• Arbeitsauftrag A
Tausche im Text über Hans-Georg von Studnitz „Presseabteilung“ gegen „Kulturabteilung“ aus und gib dabei die Passage wieder, die mit den Worten „Nach Beginn des“ beginnt und nach „Zeitdokument ersten Ranges.“ endet.
• Arbeitsauftrag B
Warum kam für Studnitz in jungen Jahren keine andere Laufbahn als die des Offiziers in Frage? Erkläre es in ein bis drei Sätzen nach dem Text über Hans-Georg von Studnitz.
• Arbeitsauftrag C
Führe den Text über Hans-Georg von Studnitz im Anschluss an seinen letzten Satz fort.

++++ Ausgangstext

Hans-Georg von Studnitz, geboren am 31. August 1907 in Potsdam, war „einer der letzten Vertreter des konservativen Journalismus in Deutschland“ (Caspar von Schrenck-Notzing), ob als Redakteur der Zeit oder von Christ und Welt, als Mitarbeiter von Welt und Welt am Sonntag, seine Stellungnahmen hatten immer etwas Eindeutiges, waren Verteidigung der Überlieferung unter überlieferungsfeindlichen Bedingungen. Die Selbstverständlichkeit, mit der Studnitz seinen Standpunkt bezog, ging darauf zurück, daß er ein „geborener“, kein „gemachter“ Konservativer war. Bezeichnend wirkt, daß für ihn in jungen Jahren keine andere Laufbahn als die des Offiziers denkbar war, was damit zusammenhing, daß er aus einer preußischen Soldatenfamilie stammte, die sich selbstverständlich als Stütze der Hohenzollernmonarchie betrachtete.
Studnitz war aber kein Nostalgiker, sah sich unter den Bedingungen der Weimarer Republik klaglos nach einem zivilen Beruf um, erlernte den des Bankkaufmanns, sammelte während der zwanziger Jahre berufliche Erfahrungen in Chile, Argentinien und den USA. 1929 kehrte er nach Deutschland zurück und wechselte in den Journalismus. Er schrieb zuerst für die traditionsreiche Neue Preußische Kreuzzeitung und trat dann in die Redaktion des Berliner Tags ein. Dabei kamen ihm Weltgewandtheit und Sprachenkenntnis besonders zu Gute; seit 1934 arbeitete als Auslandskorrespondent für den Scherl-Konzern, unter anderem als Berichterstatter aus Spanien während des Bürgerkriegs. 1938 ging Studnitz als Korrespondent nach London, 1939 in den Nahen Osten, 1940 nach Den Haag.
Nach Beginn des Zweiten Weltkriegs übernahm Studnitz die „Aufsicht“ über die Zeitungen im besetzten Holland. Eine Position, die er rasch wieder verlor, nachdem er zuerst dafür gesorgt hatte, daß jüdische Mitarbeiter vorsichtig gedeckt wurden, und weiter erlaubte, daß man den Lesern Mitteilung über die Zensurmaßnahmen der deutschen Behörden machte. Studnitz wurde in die Presseabteilung des Auswärtigen Amtes versetzt, wo er bis zum Kriegsende verblieb; seine Aufzeichnungen aus der Endphase des Krieges veröffentlichte er später unter dem Titel Als Berlin brannte (1963), — ein Zeitdokument ersten Ranges.

++++++++
++++ Bereitgestellte Daten

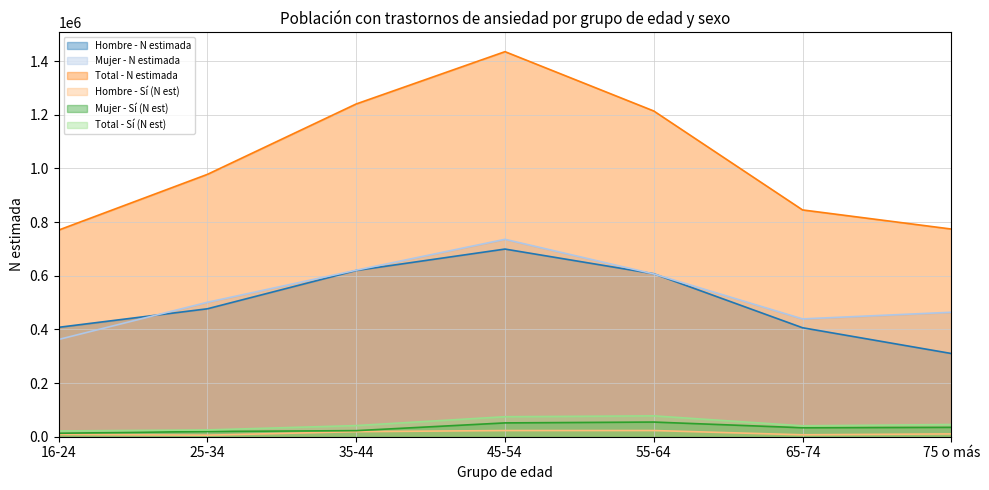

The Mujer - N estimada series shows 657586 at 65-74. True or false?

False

++++++++
++++ Bereitgestellte Daten

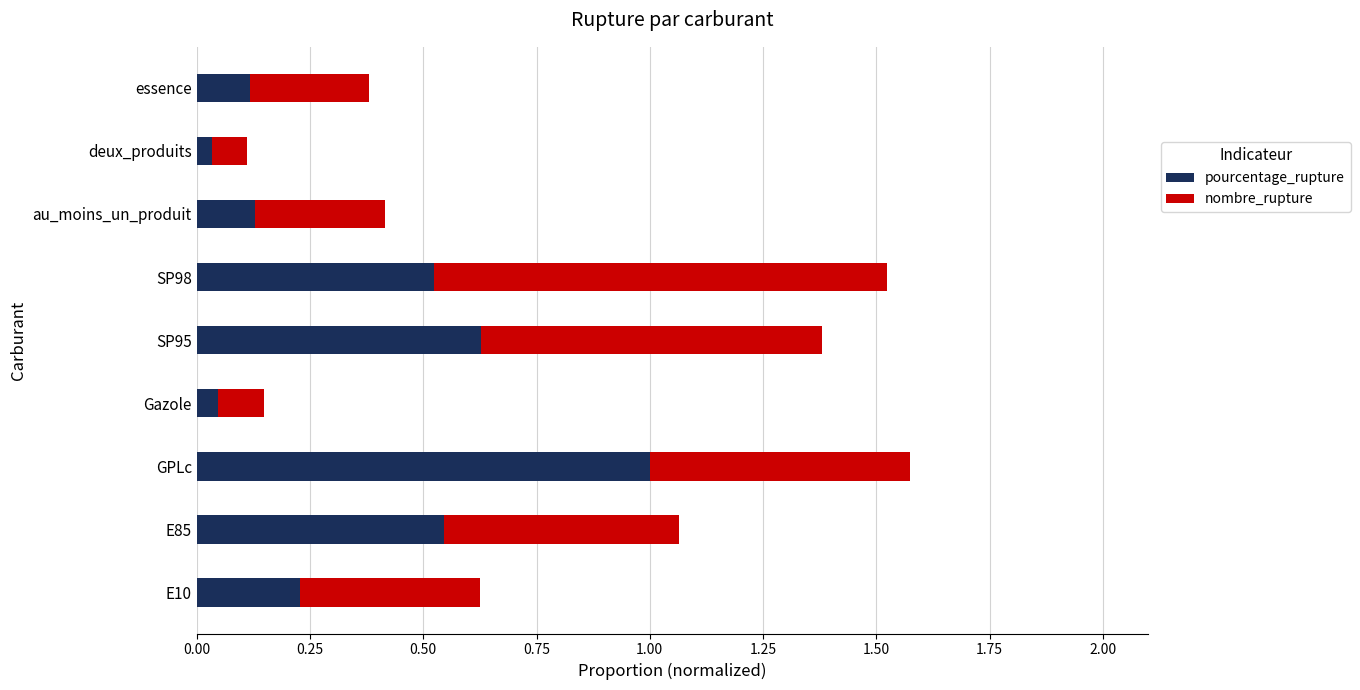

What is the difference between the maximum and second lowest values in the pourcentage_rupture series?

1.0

++++++++

• Ergebnis A
Nach Beginn des Zweiten Weltkriegs übernahm Studnitz die „Aufsicht“ über die Zeitungen im besetzten Holland. Eine Position, die er rasch wieder verlor, nachdem er zuerst dafür gesorgt hatte, daß jüdische Mitarbeiter vorsichtig gedeckt wurden, und weiter erlaubte, daß man den Lesern Mitteilung über die Zensurmaßnahmen der deutschen Behörden machte. Studnitz wurde in die Kulturabteilung des Auswärtigen Amtes versetzt, wo er bis zum Kriegsende verblieb; seine Aufzeichnungen aus der Endphase des Krieges veröffentlichte er später unter dem Titel Als Berlin brannte (1963), — ein Zeitdokument ersten Ranges.

• Ergebnis B
Er stammte aus einer preußischen Soldatenfamilie. Diese betrachtete sich selbstverständlich als Stütze der Hohenzollernmonarchie.

• Ergebnis C
Nach 1945 spielte Studnitz eine wichtige Rolle für den Wiederaufbau der westdeutschen Publizistik und berichtete schon drei Jahre später für die Zeit über das Nürnberger Tribunal. Er gründete 1949 die in der frühen Bundesrepublik einflußreiche Zeitschrift Außenpolitik, die ihm Gelegenheit bot, seiner eigentlichen Leidenschaft – der Diplomatie und den zwischenstaatlichen Beziehungen — nachzugehen, übernahm die Chefredaktion der Hamburger Allgemeinen Zeitung, dann des Hamburger Anzeigers, fungierte zwischen 1955 und 1961 als Pressechef der Lufthansa und ab 1961 als stellvertretender Chefredakteur von Christ und Welt, der wichtigsten konservativen Wochenzeitung.
Studnitz schrieb während der sechziger Jahre außerdem eine Reihe zeitkritischer Bücher (Bismarck in Bonn, 1964; Glanz und keine Gloria, 1965; Rettet die Bundeswehr!, 1967; Ist Gott Mitläufer?, 1969), in denen er sich nicht nur als konservativer Beobachter des Zeitgeschehens, sondern auch als scharfzüngiger Polemiker erwies. Nach dem Rückzug aus der aktiven Pressearbeit äußerte sich Studnitz immer noch mit einer gewissen Regelmäßigkeit in der konservativen Presse und den konservativen Periodika.
Hans-Georg von Studnitz starb am 17. Juli 1993 in Rimsting (Chiemsee).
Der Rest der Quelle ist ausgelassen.